Envision your staff returning to work after a long holiday weekend, for example. An employee is logging into the system but mistypes his password a few times. The strict rules by which RADAR operates would flag these “unauthorized access attempts” as a possible threat. But the cyber analyst considers the context. First, it’s the first day after a long weekend. Second, the employee is trying to access email, not a mission-critical system accessible by only a few privileged accounts. Thus, the analyst can intuit that this is not a threat. On the other hand, if there are 50 such attempts, not just five, or if there were 50 different employees repeatedly attempting wrong passwords, the analyst might suspect a brute force attack on your network, investigate further and sound the alarm if appropriate.

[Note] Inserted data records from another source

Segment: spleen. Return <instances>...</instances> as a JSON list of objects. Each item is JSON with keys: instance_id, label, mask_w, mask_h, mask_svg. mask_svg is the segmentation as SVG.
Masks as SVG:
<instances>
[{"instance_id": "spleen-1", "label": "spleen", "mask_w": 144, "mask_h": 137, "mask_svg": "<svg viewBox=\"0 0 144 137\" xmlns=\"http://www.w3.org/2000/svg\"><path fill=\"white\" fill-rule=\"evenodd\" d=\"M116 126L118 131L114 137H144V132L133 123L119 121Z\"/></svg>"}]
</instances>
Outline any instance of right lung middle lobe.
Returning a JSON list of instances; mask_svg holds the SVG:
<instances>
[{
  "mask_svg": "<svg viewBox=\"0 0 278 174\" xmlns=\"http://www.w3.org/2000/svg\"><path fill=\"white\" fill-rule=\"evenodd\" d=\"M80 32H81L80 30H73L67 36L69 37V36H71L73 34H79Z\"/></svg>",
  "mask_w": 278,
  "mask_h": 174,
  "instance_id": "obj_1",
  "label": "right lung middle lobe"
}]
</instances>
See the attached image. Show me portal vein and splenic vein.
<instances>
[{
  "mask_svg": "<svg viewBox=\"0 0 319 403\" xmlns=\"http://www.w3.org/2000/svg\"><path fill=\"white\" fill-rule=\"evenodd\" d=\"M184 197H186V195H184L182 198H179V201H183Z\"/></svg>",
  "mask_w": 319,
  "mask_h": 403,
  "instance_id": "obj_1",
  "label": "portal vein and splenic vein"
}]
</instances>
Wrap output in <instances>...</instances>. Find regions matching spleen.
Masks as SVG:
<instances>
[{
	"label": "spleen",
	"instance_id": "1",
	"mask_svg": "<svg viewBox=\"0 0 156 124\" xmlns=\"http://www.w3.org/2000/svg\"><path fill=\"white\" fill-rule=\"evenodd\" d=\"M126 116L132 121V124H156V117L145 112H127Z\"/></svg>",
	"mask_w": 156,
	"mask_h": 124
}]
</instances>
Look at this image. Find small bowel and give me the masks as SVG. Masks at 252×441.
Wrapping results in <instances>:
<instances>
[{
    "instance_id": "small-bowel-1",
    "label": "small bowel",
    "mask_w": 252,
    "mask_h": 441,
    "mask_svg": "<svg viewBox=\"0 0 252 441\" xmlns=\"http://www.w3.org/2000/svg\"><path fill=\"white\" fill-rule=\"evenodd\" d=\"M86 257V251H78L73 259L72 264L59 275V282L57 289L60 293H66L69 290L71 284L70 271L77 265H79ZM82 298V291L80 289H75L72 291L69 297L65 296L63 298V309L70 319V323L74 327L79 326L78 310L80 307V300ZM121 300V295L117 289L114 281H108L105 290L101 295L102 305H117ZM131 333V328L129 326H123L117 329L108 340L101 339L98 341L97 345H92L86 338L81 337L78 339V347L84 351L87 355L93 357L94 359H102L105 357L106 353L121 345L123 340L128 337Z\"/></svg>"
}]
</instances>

As they work together, the machine and human “winnowing” means that some 350 alerts a day are ultimately reduced to only a few potential threats deserving attention. “A RADAR customer is notified only about 20 times a month, and only with a thoroughly vetted security threat, along with recommendations on how to mitigate it,” says Wilson.

Cybersecurity: humans and AI are better together

In summary, while the latest advances in AI can supplement cybersecurity, well trained cybersecurity professionals are still your best defense. Technology alone is not the answer today or for the foreseeable future.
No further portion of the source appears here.